A father says he used his car to ram a man suspected of stabbing 10 people on a train near Huntingdon just before police swooped in to arrest him. Dave Scott, 57, was waiting to collect his daughter from the railway station in the Cambridgeshire market town when he said a man holding a knife tried to get in his car.
Passengers on the Doncaster to London King’s Cross LNER service were attacked soon after the train left Peterborough on Saturday evening. The train was then diverted to Huntingdon, where Mr Scott was waiting in the station car park. Mr Scott’s BMW could still be seen inside the police cordon following the incident.
Speaking to the BBC, he said: “It was a case of fight or flight, and I just powered away as quick as I could, also taking him with [me].”
Mr Scott, from St Ives in Cambridgeshire, said he was just yards away when police made the arrest, and he left his car in position lighting up the area so officers could see more easily.
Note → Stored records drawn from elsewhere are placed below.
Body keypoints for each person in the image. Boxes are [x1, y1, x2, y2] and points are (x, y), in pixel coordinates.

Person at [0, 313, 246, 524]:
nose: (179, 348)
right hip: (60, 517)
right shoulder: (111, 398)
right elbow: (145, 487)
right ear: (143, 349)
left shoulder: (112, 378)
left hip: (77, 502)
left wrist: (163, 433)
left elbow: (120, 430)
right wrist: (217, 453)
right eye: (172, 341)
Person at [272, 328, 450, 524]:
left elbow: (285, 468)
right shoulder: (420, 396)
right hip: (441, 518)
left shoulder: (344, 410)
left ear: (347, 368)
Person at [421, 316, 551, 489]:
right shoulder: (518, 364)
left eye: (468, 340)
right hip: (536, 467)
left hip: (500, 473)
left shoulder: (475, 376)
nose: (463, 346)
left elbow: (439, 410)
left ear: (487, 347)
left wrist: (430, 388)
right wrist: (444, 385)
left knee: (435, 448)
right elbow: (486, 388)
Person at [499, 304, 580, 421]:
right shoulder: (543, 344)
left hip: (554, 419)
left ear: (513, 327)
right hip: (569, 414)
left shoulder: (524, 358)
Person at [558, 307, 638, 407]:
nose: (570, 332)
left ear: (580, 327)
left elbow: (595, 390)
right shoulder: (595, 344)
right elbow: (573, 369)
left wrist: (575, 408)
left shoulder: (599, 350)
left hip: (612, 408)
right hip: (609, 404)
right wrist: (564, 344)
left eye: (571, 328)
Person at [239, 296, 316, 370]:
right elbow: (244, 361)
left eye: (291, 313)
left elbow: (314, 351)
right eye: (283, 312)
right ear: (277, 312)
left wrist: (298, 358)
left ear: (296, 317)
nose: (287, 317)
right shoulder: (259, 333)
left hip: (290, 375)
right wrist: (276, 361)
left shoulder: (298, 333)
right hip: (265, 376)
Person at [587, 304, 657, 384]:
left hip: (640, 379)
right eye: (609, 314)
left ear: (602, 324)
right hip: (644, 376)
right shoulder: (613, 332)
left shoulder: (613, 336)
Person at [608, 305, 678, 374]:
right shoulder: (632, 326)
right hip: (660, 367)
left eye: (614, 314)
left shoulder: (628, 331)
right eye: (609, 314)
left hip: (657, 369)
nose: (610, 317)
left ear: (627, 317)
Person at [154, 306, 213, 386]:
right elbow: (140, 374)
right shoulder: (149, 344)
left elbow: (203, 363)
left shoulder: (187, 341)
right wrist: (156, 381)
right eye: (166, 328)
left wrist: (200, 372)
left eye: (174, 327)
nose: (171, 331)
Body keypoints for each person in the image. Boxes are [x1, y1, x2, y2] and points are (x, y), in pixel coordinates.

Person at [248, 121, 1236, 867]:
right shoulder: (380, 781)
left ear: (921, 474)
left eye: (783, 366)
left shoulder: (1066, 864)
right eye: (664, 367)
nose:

British Transport Police confirmed to the BBC that the suspect was arrested shortly after Mr Scott’s intervention.
Mr Scott said he saw a knifeman “heading straight for me”, adding: “If I remember rightly, he tried the door, couldn’t get in and he started chopping down on the top of my car.”
He said police then “just appeared from everywhere”.
Anthony Williams, 32, was remanded into custody at Peterborough Magistrates’ Court on Monday, charged with 10 counts of attempted murder over the train incident, as well as one count of assault occasioning actual bodily harm and one count of possession of a bladed article.
Separately, Mr Williams, of no fixed abode, is also charged with another count of attempted murder and possession of a bladed article in connection with an incident at Pontoon Dock DLR station, east London, in the early hours of Saturday.
He is next due to appear at Cambridge Crown Court on December 1.
Police say Williams is being linked to three other incidents, including the stabbing of a 14-year-old boy in Peterborough, with investigations ongoing.